Однако по ходу исторически вынужденного сосуществования государства и Церкви происходило уточнение духовных категорий. Поскольку «государственная машина», господствующая в мире на протяжении тысячелетий, могла исправно работать, лишь исповедуя «земное», то бишь социальное и политическое, выживание. Ясно, что институт Церкви, существуя под строгим и неусыпным контролем государства, не мог не считаться с силовой «механикой» последнего. Вынужденные, а подчас необязательные компромиссы со светской властью привели к возникновению протестов со стороны ревнителей христианского благочестия (зилотов), которых духовные иерархи нарекали еретиками, а их требования клеймили как еретические. Дальнейшее развитие и умножение ересей утвердило противоречия не столько в духовной природе христианства, сколько в душах, а более всего – в умах его последователей – детищ набиравшей силу «второй» или «предметной реальности». Сразу обозначило себя и с веками усилилось несоответствие моральных настояний христианства с требованиями действительности, развивающейся по лекалам потребления. Разница между благими намерениями человека и его делами образовала непреодолимую преграду, которая дала повод заявить Ницше: «В сущности, был один христианин, и тот умер на кресте». По-другому и не могло быть в событийной истории, вершимой (павшим) человеком. Потому всякий раз, когда провозвещённой истине пытался следовать социальный человек, она неизбежно принимала его жалкое подобие.

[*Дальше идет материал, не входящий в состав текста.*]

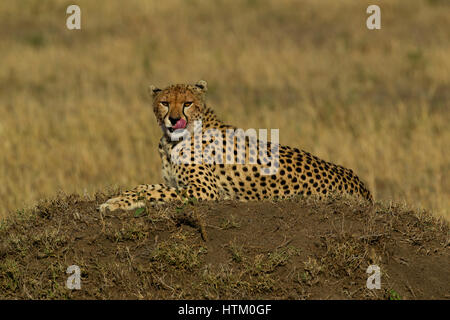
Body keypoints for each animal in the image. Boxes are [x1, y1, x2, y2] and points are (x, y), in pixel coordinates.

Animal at [99, 80, 372, 212]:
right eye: (165, 102)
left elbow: (154, 192)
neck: (170, 141)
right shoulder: (179, 183)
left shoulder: (205, 191)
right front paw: (120, 196)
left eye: (187, 103)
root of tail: (364, 189)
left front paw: (116, 203)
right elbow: (146, 186)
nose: (174, 119)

Как было ясно задолго до христианства, подтвердилось при нём и неоднократно напоминало о себе в последующих общественных формациях: «истина» является таковою не для всех, а для тех только, кто способен её воспринять. Иными словами, она существует лишь в состоянии осознанности, а это и есть состояние, которое чаще всего посещает духовно одарённых и умственно продвинутых людей. Само же учение в приложении к действительности никогда не бывает выше исповедующих его масс.

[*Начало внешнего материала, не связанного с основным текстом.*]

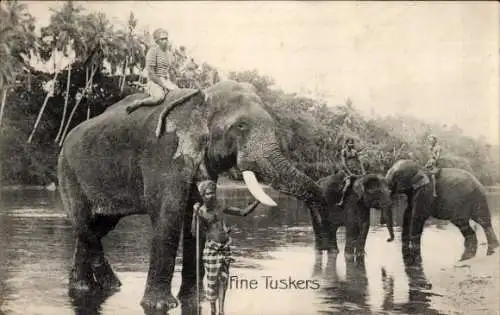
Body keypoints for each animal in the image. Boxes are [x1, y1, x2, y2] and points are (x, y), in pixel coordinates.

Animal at [56, 80, 330, 312]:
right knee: (84, 223)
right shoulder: (164, 151)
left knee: (98, 226)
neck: (202, 98)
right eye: (241, 126)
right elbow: (168, 215)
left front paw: (193, 300)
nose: (322, 251)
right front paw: (161, 305)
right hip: (68, 172)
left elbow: (194, 218)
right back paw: (110, 285)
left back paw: (84, 288)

Вот и Кьеркегор считал, что знать и осознавать истину ещё недостаточно: в истине надо быть, подразумевая необходимость практиковать знание. Ибо знание истины вне её применения означает бытие вне её. Этот тезис распространяется не только на духовные категории. Так как знаешь лишь тогда, когда умеешь делать. Во всех остальных случаях имеешь лишь представление о деле. В прикладной ипостаси «истину» и вовсе можно свести к тому, что конкретно, ясно выражено и вписывается в объективную необходимость, то есть отвечая требованиям настоящего, сохраняет свои позиции и в отдалённом будущем.

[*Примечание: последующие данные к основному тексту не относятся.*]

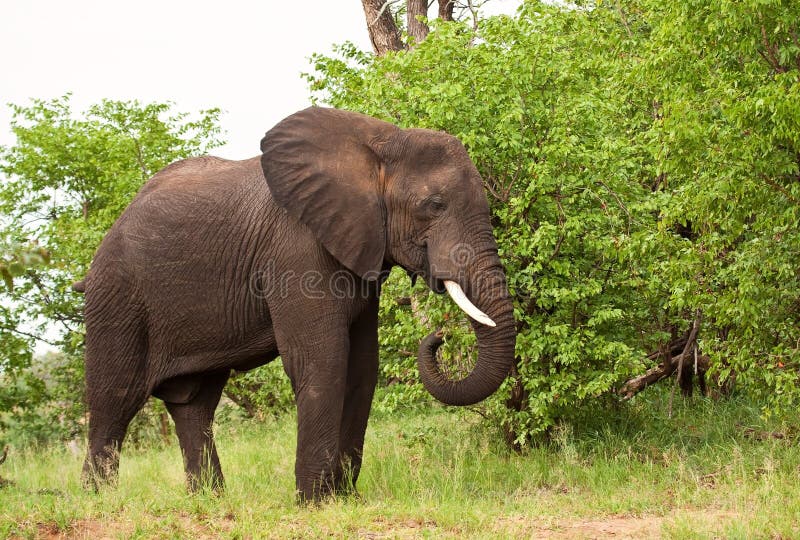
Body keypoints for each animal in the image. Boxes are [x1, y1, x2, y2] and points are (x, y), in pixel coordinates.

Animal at [77, 107, 516, 501]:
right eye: (434, 205)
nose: (438, 337)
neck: (381, 142)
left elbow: (362, 366)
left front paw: (345, 498)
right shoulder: (296, 248)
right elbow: (323, 360)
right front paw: (315, 502)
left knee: (195, 405)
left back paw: (210, 500)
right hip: (117, 298)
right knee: (114, 399)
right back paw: (99, 502)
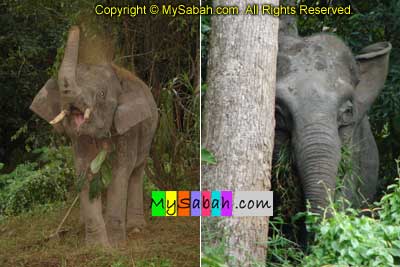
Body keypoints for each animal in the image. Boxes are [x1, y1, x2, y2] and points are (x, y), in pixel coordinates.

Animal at [30, 26, 158, 248]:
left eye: (101, 94)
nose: (76, 28)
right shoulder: (80, 139)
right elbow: (85, 171)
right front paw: (98, 247)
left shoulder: (129, 127)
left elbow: (121, 170)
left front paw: (115, 244)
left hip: (149, 133)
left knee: (136, 172)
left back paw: (136, 228)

Однако будем считаться с тем, что всякое, даже и «самое точное», определение истины, – это всего лишь костыль, указывающий на то, как она хромает. Словом, «дело» истины имеет множество форм и сфер приложения, на которые мы, естественно, отвлекаться не будем. Обойдёмся лишь признанием пользы стремления к ней. Заострённое вдохновением стремление к истине может привести человека к серьёзным знаниям.
Отсюда важность творчества. Именно оно создаёт пути и придаёт исканиям формы, в своих (духовных) проявлениях не только приближающие к истине, но подчас тождественные ей, ибо в наивысших своих проявлениях они являются её частью!